The disadvantage with one-tailed testing comes from difficulty in interpreting non-rejection of the null hypothesis. It has been argued that two-tailed testing produces an equivalent ambiguity of results, in that if you reject the null hypothesis of no difference then the test provides no grounds for concluding in which direction the difference lies. Hauschke & Steinijans (1996) formally demonstrate that this is not a problem, and that a confirmatory directional decision can be made on the basis of inspection of the sample central tendencies. The difference from the one-tailed situation discussed earlier occurs because the alternative hypothesis for a two-tailed test is non-contiguous, being divided into two separate regions by the null hypothesis.

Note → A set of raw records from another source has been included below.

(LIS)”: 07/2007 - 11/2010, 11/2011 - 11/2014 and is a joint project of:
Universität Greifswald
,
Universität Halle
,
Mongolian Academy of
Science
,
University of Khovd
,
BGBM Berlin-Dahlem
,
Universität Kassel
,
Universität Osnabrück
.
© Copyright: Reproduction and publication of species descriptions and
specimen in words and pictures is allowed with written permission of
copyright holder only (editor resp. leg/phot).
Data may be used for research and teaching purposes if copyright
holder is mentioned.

Although this paper has focused on the statistical testing of a null hypothesis, we should emphasize that we agree with the sentiment that alternatives to null hypothesis testing should be given greater prominence by researchers (see Stephens 2005, 2007 for recent overviews). Stephens (2007) specifically suggests that calculation of effect sizes, Bayesian methods and information-theoretic model comparison (ITMC) approaches should all be exploited more that they currently are. We agree, but note that the fundamental issue at the heart of our current paper is to encourage researchers to give more care in hypothesis selection, and to select hypotheses to test based on biological understanding of the system and the consequences of different outcomes. This fundamental issue should also be the key to effective exploitation of other statistical approaches. One strength of Bayesian approaches in this regard is that they strongly encourage the researcher to be explicit about their a priori expectation of the outcome of an experiment (Stephens 2007). Similarly, ITMC approaches require prior selection of a set of suitable candidate models to fit to the data. This model selection should be done with reference to the underlying understanding of the system and the consequences of different outcomes in a philosophically analogous way to the issue of hypothesis selection considered in our work.
The issues raised in this paper also have relevance to appropriate calculation of effect size. For example Yoccoz (1991) advises that ‘differences that are biologically significant should be decided on before the study, and not after’. We agree, and would further encourage researchers to consider not just the magnitude of effect but also whether the direction of a effect has any impact on its biological significance. In a similar spirit, Tukey (1991) argues against the philosophy of testing the null hypothesis of non-effect, in favour of quantifying confidence in the direction of the effect (see Stephens 2005 for more discussion on this).
In conclusion, for scientists in ecology and evolution who generally have enquiring minds and are interested in understanding how the natural world works, justification of one-tailed testing seems challenging to justify. However, we suggest that if scientists who feel that they can justify one-tailed testing provide the two pieces of information listed above, then referees, editors and readers can form their own opinion on the validity of the scientist’s stance.